The answer is to consist only of an exact retyping of the lines from the one containing "left hip: (96, 220)" to the end of the entries, without pictures.

======== SUPPLIED RECORDS ========

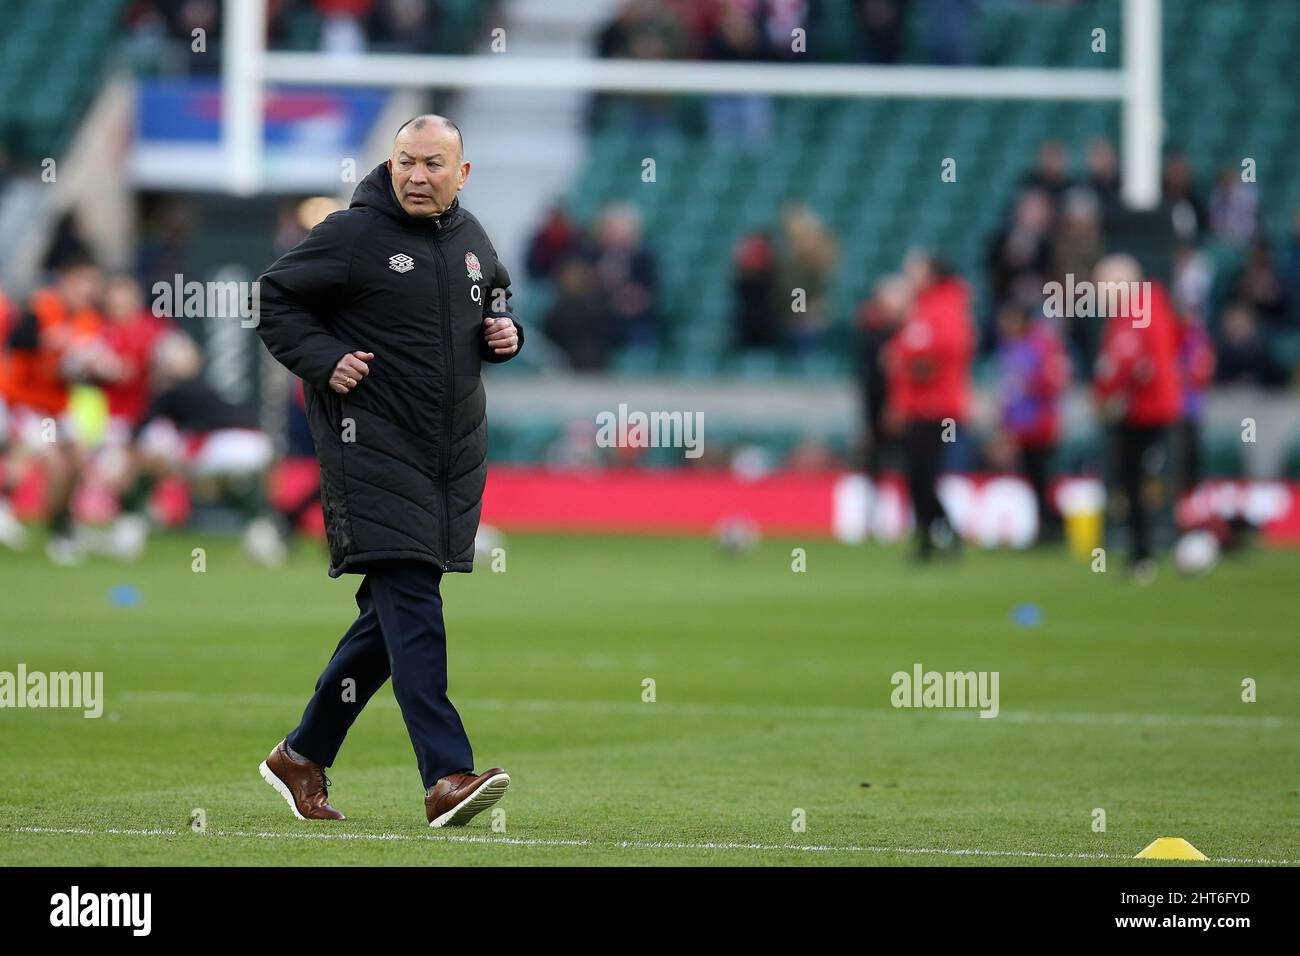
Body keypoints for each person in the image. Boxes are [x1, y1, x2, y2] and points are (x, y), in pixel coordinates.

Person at [254, 114, 522, 827]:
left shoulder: (473, 240)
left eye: (433, 164)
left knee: (389, 618)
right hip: (370, 447)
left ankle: (302, 755)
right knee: (413, 605)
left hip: (450, 457)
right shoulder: (352, 235)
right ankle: (446, 775)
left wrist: (506, 333)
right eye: (406, 160)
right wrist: (323, 359)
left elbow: (494, 297)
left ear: (461, 174)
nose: (416, 175)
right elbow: (273, 298)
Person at [1092, 255, 1181, 579]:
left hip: (1148, 415)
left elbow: (1143, 364)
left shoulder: (1146, 309)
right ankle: (1139, 552)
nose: (1098, 291)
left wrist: (1120, 397)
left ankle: (1147, 552)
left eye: (1103, 283)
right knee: (1131, 483)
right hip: (1131, 414)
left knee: (1145, 482)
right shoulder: (1125, 316)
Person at [884, 253, 974, 561]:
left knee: (924, 475)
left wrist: (904, 361)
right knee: (917, 475)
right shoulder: (925, 308)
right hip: (919, 409)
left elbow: (931, 358)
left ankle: (938, 537)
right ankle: (934, 537)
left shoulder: (944, 308)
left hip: (937, 410)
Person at [995, 300, 1071, 543]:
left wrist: (1032, 384)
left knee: (1043, 478)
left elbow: (1055, 382)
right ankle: (1045, 526)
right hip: (1022, 429)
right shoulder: (1010, 348)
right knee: (1033, 480)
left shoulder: (1042, 346)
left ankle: (1053, 526)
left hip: (1041, 426)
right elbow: (1009, 394)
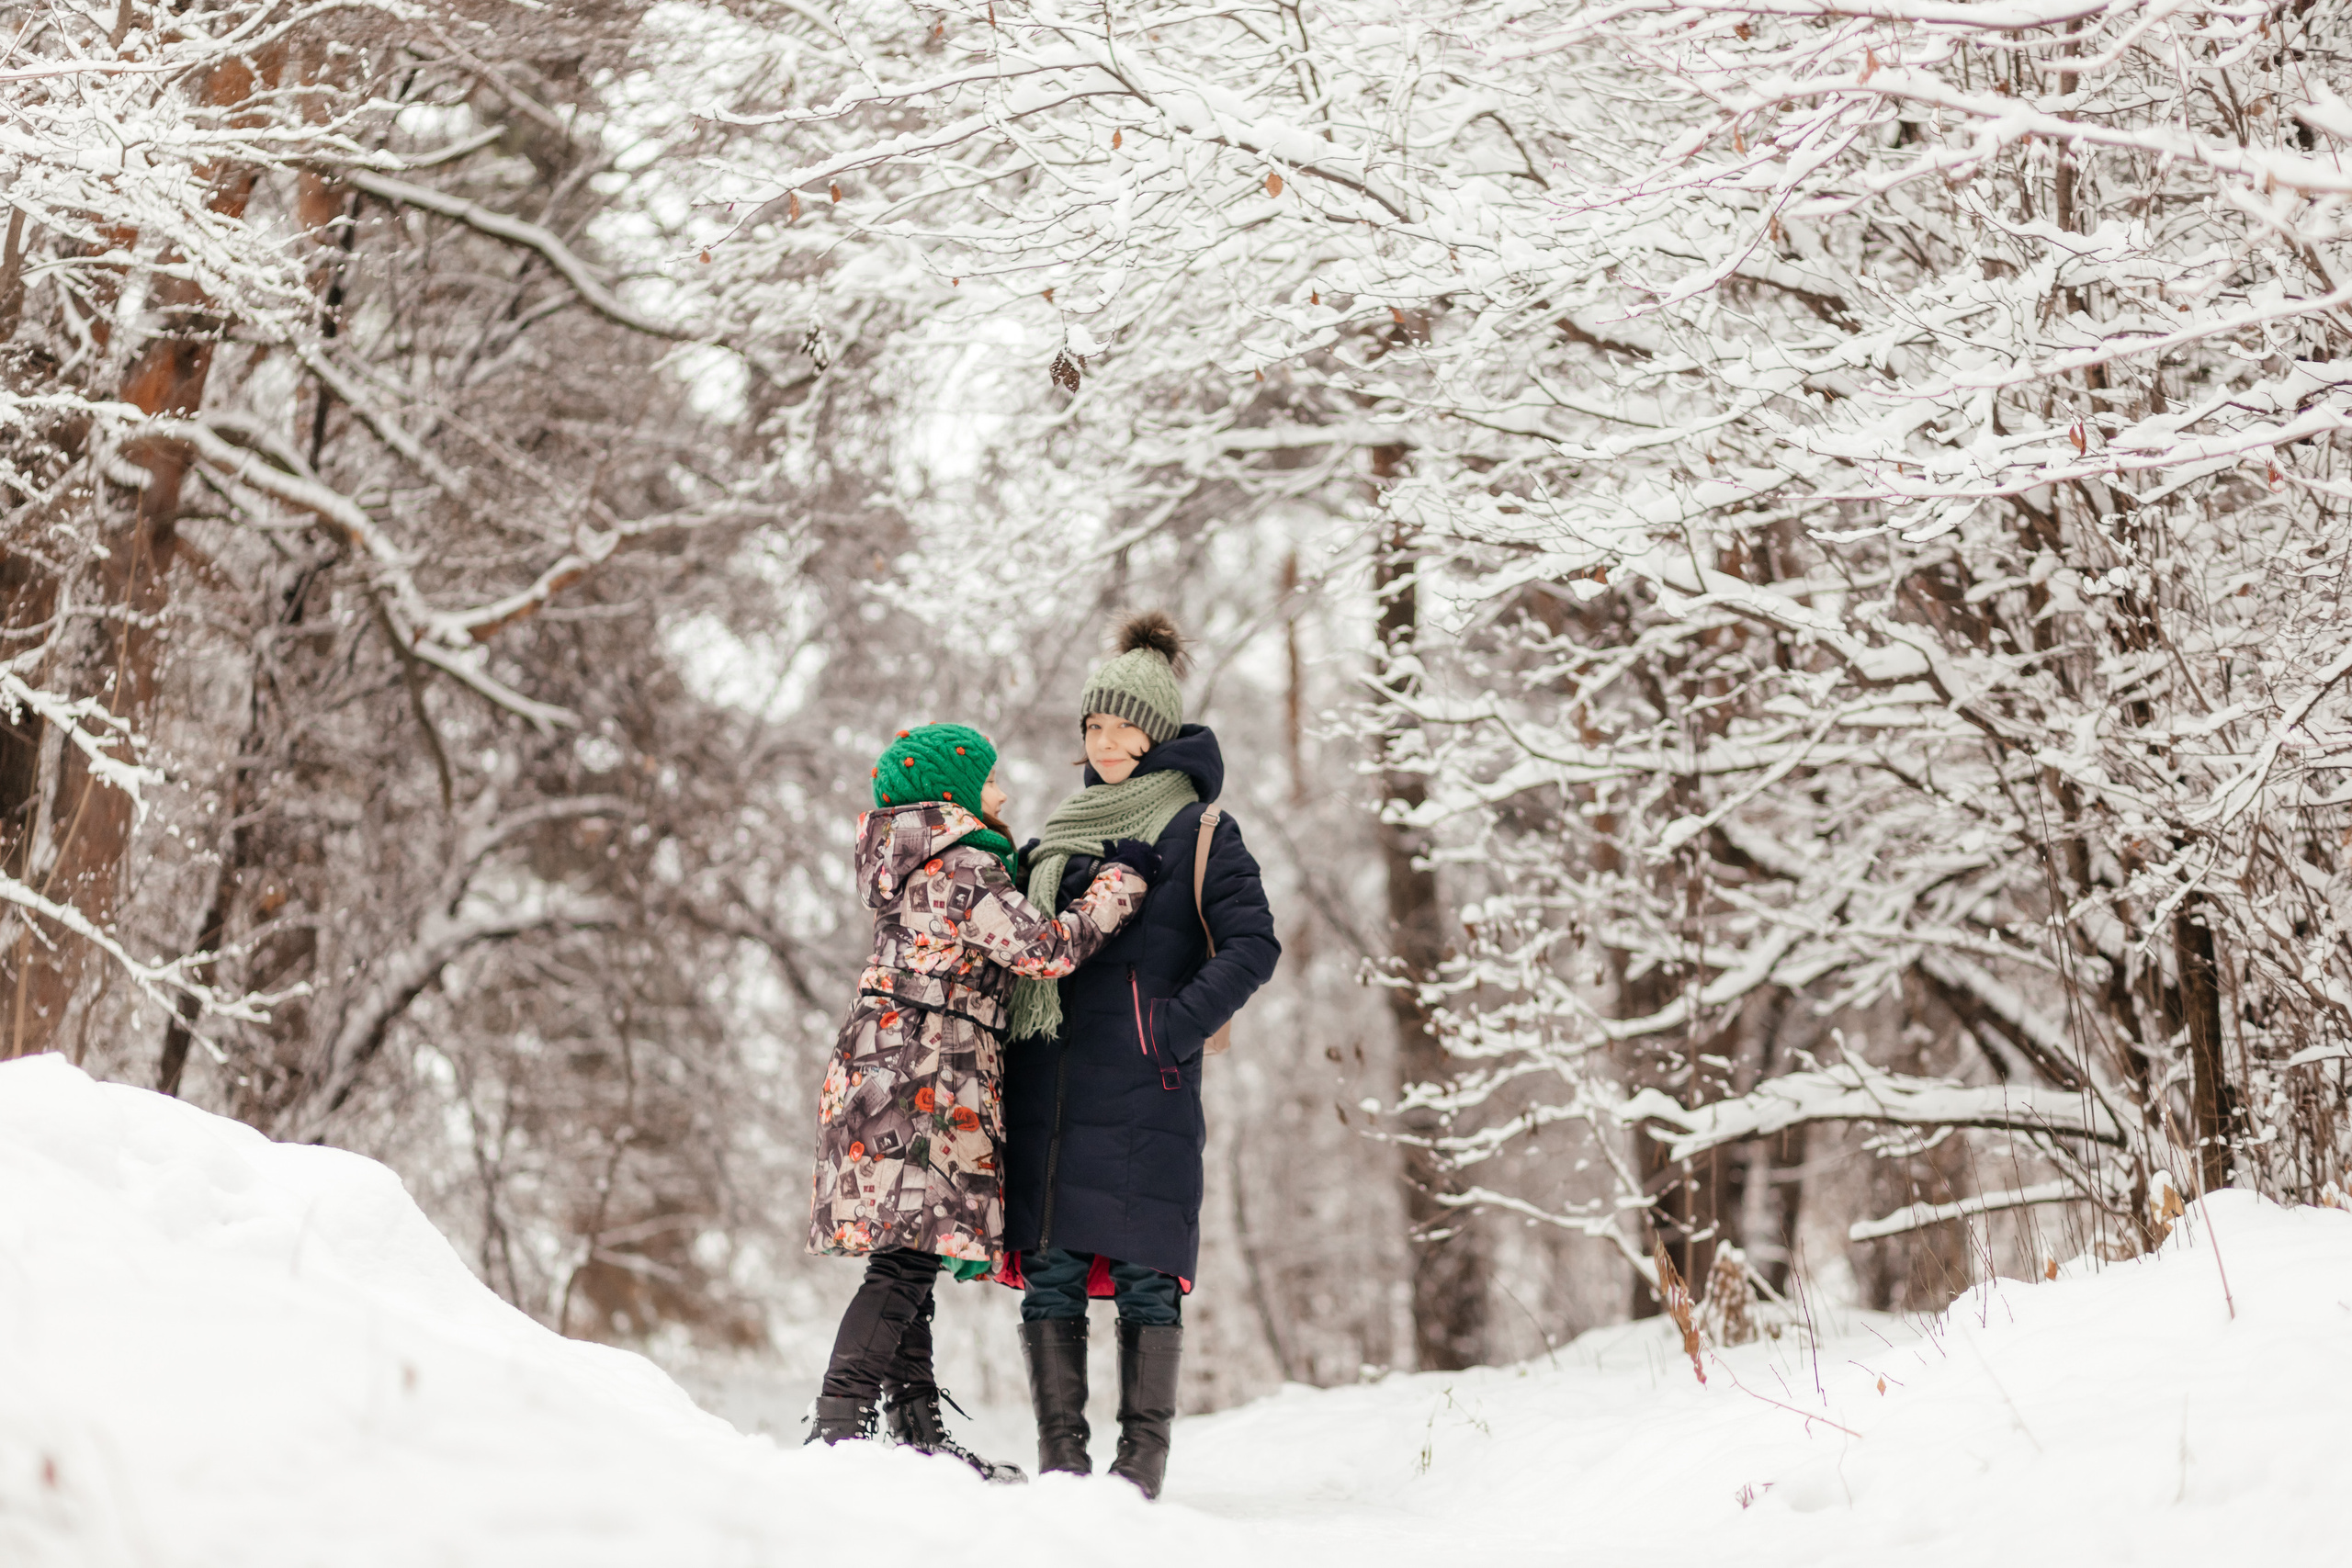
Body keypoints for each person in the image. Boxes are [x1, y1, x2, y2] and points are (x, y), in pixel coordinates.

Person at [804, 722, 1153, 1480]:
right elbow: (1049, 949)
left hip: (886, 1067)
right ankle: (839, 1428)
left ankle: (916, 1437)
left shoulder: (917, 859)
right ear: (955, 791)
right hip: (924, 1077)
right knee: (902, 1265)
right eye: (989, 779)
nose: (1003, 791)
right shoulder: (960, 864)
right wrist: (1118, 886)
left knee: (912, 1258)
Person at [1001, 613, 1281, 1500]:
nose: (1107, 742)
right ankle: (1063, 1473)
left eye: (1125, 725)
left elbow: (1254, 943)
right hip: (1050, 1090)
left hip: (1145, 1089)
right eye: (1094, 725)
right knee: (1050, 1272)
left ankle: (1137, 1479)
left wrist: (1172, 1025)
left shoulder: (1198, 831)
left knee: (1145, 1275)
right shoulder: (1056, 834)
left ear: (1158, 732)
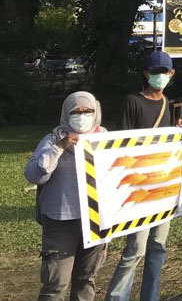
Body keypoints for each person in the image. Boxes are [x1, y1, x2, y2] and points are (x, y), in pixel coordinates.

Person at [106, 50, 182, 301]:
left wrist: (179, 132)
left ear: (171, 73)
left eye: (165, 71)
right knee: (135, 249)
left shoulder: (165, 103)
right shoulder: (132, 101)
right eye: (156, 71)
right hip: (139, 187)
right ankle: (117, 297)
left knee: (158, 247)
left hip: (162, 185)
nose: (160, 76)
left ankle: (151, 296)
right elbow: (121, 143)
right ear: (145, 73)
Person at [26, 92, 107, 301]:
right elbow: (34, 175)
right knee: (56, 285)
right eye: (76, 112)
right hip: (61, 221)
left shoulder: (106, 139)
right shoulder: (53, 139)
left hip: (96, 220)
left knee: (86, 280)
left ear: (96, 112)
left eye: (87, 111)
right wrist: (60, 147)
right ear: (66, 113)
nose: (82, 116)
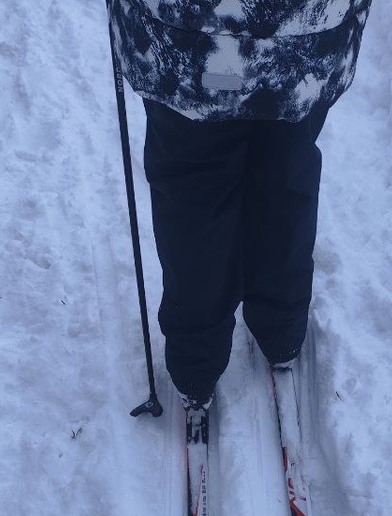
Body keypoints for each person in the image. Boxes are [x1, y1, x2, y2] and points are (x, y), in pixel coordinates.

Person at [109, 0, 373, 409]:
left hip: (188, 35)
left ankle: (195, 366)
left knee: (194, 191)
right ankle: (282, 330)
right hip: (308, 31)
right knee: (286, 174)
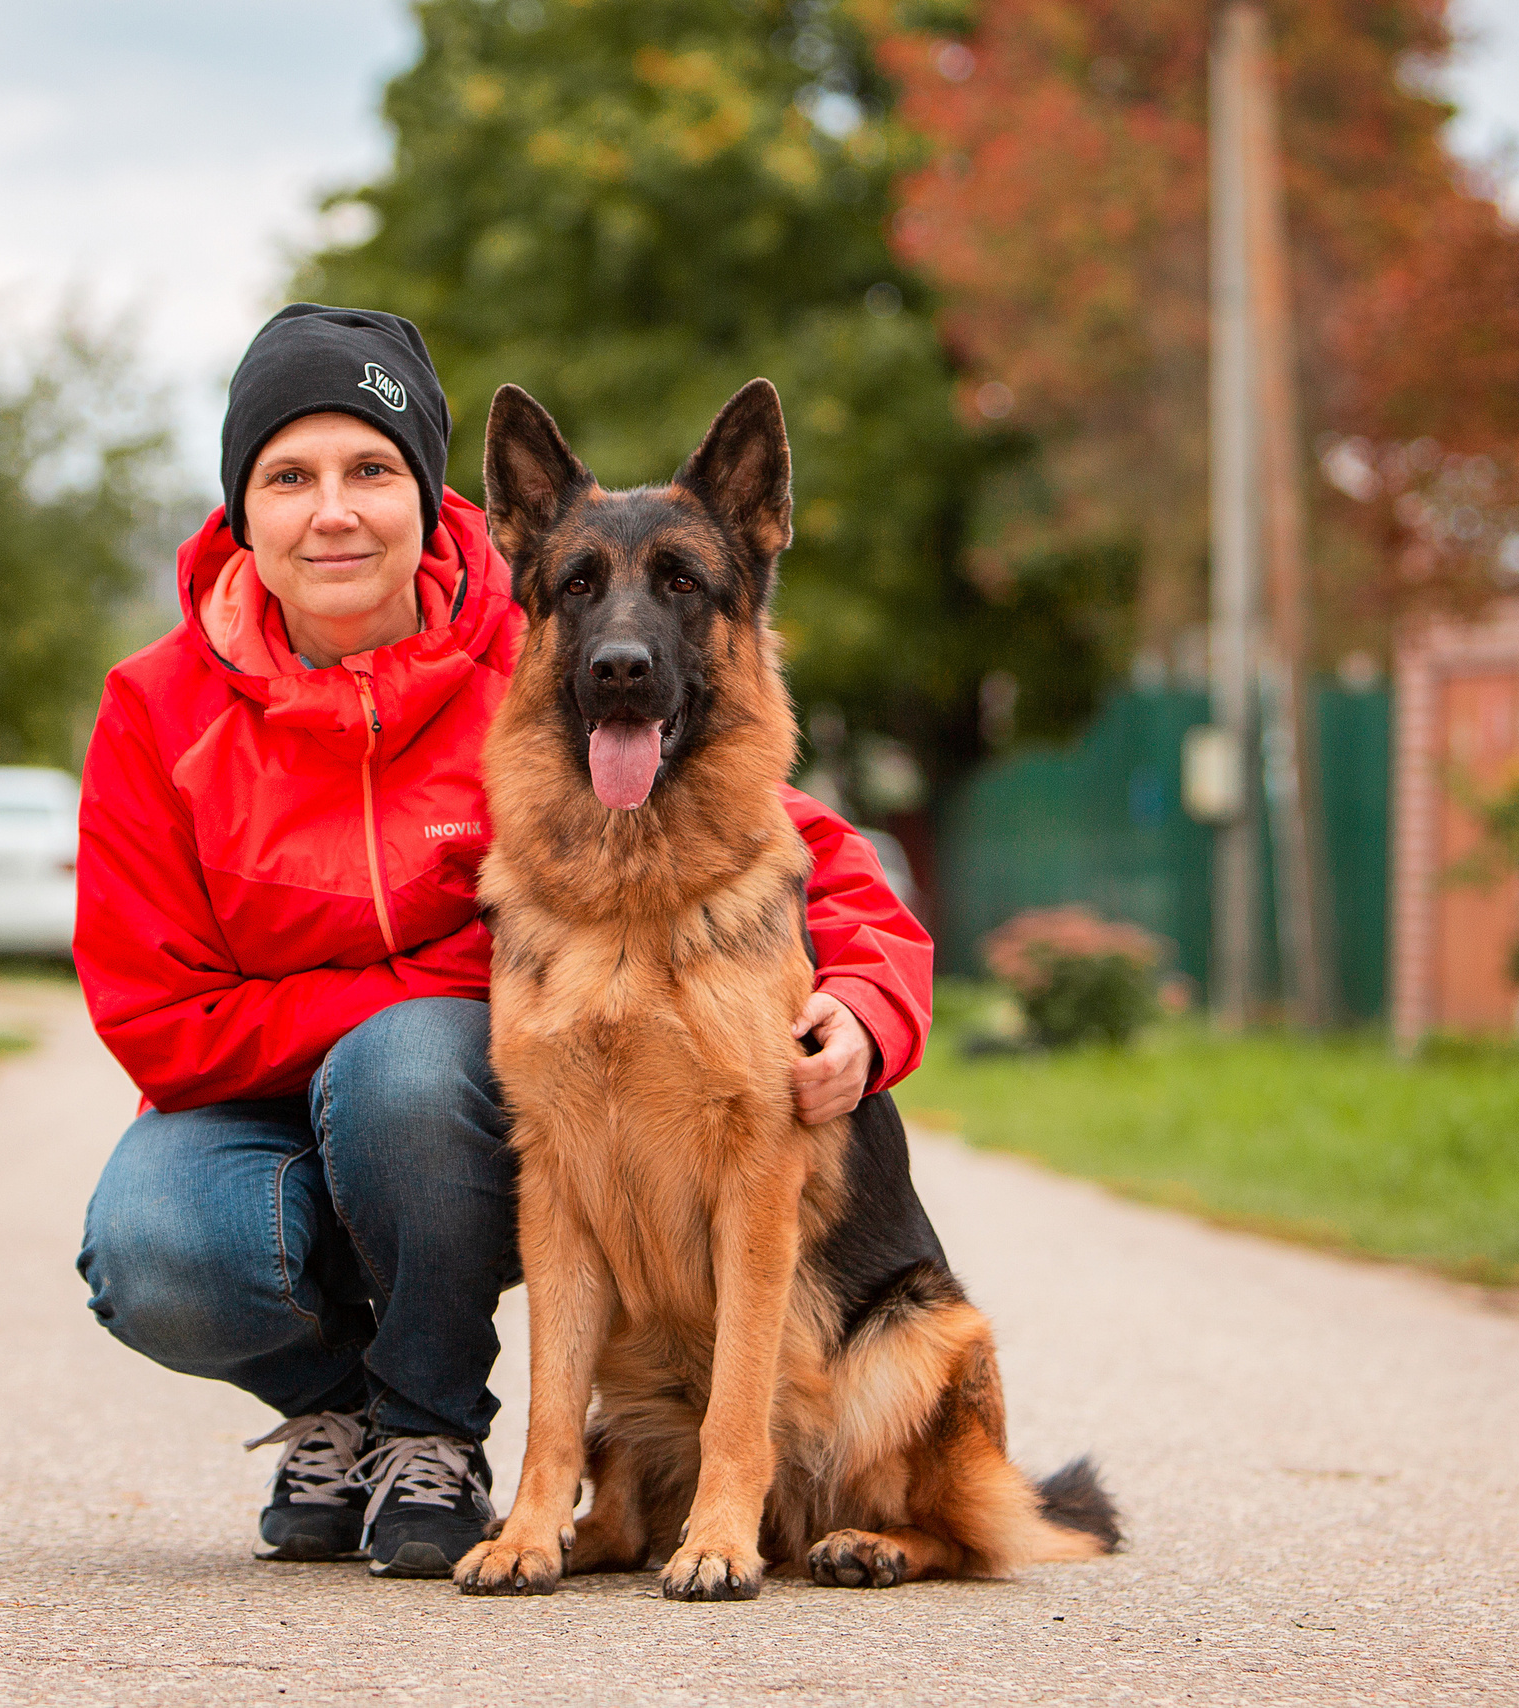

========

→ WRITTEN RESPONSE:
left hip: (96, 220)
left knee: (86, 280)
left ear: (96, 112)
left eye: (87, 111)
right wrist: (60, 147)
right ear: (66, 113)
nose: (82, 116)
Body keypoints for each person in the image. Boxes are [x1, y1, x2, y2] and points are (x, y), in pixel coordinates.

Person at [109, 0, 373, 409]:
left hip: (188, 35)
left ankle: (195, 366)
left knee: (194, 191)
right ankle: (282, 330)
right hip: (308, 31)
right knee: (286, 174)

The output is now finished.